What is worse is not that Dr Campbell is ignorant of his circumstance, but that Mark Golding, his party’s president, despite the many dire warnings – from this newspaper and others – is seemingly oblivious of the dangers posed by Dr Campbell to himself and his once-great party, which is not yet too far gone to rediscover itself.
That absence of awareness – of self by Dr Campbell and of his party’s place in the history of Jamaica in the case of Mr Golding – was on flagrant display last week at a forum hosted by The Gleaner at which both men paraded their mutual admiration and defence pact in which Dr Campbell was presented as something akin to loyal general of the ramparts, ready to rally the hordes in defence of the leader.
Or as Dr Campbell, a physician, put it, what others see as his less-than-thoughtful or often irresponsible statements was merely him exercising his role as an “electrifying speaker”, whipping up the PNP’s base.
“In a political party, it’s dynamic,” Dr Campbell said. “You have different persons with different responsibilities; persons who are qualified to speak to the middle class, the upper class; and you have persons who speak to the base, and persons who speak to the young people. We all have our roles.”
His explanation of his role was to ensure that the PNP defends its beliefs and keeps itself before the Jamaican people.
And that, according to Mr Golding, involves, at times, standing up to vested interests.
“Not everybody is going to feel comfortable with it,” said Mr Golding. “But part of the general secretary’s role is to be forthright on these matters and be courageous.”
We offer two observations to those comments. First, Mr Golding is right that political parties establish and pursue principles which they defend. Pursuing what they stand for, the good of the majority, may, at times, bring them in conflict with vested interests.
Except that at this point, too few people know what the PNP really stands for, except for a vague notion, as suggested in a review document, that it is of the “democratic left”. It is yet to define what distinguishes it from the governing Jamaica Labour Party (JLP) whether by way of declarations or policy offerings.
Second, Dr Campbell seems to conflate noise and incivility and attempts to create mass hysteria among the faithful with bringing clarity to issues. In that, he misses the point. It is unfortunate that being too young, he missed Michael Manley, a former leader of his party, explaining to the PNP’s base the concept of terms of trade in relation to how many tonnes of raw sugar, say, Jamaica had to sell on global markets to buy a tractor to plough sugar cane fields.
Where Dr Campbell excels is in comments such as his description of Robert Montague as the leader of the black wing of the JLP; his claim of the “Labourisation” of the JLP aimed at Lisa Hanna, an MP who started her political life in that party; or his crude takedowns of the former PNP president, Peter Phillips, when he supported Peter Bunting’s 2019 leadership challenge against Dr Phillips.
He apologised, of sorts, to Dr Phillips a week ago at a function to mark the former leader’s continuing disengagement from representational politics.
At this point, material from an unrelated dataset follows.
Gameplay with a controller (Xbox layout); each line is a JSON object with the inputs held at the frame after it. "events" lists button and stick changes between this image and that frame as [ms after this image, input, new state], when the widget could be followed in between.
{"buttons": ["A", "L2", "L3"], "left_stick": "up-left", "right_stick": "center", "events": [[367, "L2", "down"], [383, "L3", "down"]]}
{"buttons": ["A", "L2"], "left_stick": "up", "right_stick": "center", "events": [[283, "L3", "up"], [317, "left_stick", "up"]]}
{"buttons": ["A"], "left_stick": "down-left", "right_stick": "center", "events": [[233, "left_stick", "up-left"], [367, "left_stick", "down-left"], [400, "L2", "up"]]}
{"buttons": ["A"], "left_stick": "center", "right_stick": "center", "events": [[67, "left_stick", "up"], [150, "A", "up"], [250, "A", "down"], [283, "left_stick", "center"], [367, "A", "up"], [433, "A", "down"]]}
Dr Campbell euphemised his behaviour as throwing “one or two things” at Dr Phillips.
“So, if I throwing dem one and two things it was most undeserving, and you are a big man, and we have spoken and we have put that behind us and we have moved on,” he said.
The reality seems to be that Dr Campbell learnt little from that episode and that his apology was mere reflex for the occasion.
While Dr Campbell continues to electrify the PNP’s base, Mr Golding might contemplate why that base is not expanding; why his party has a hard time winning in upper and northern St Andrew; and why, given all the circumstances that might otherwise be in favour, it is not making greater inroads with voters. None of it, of course, has to do with Dr Campbell.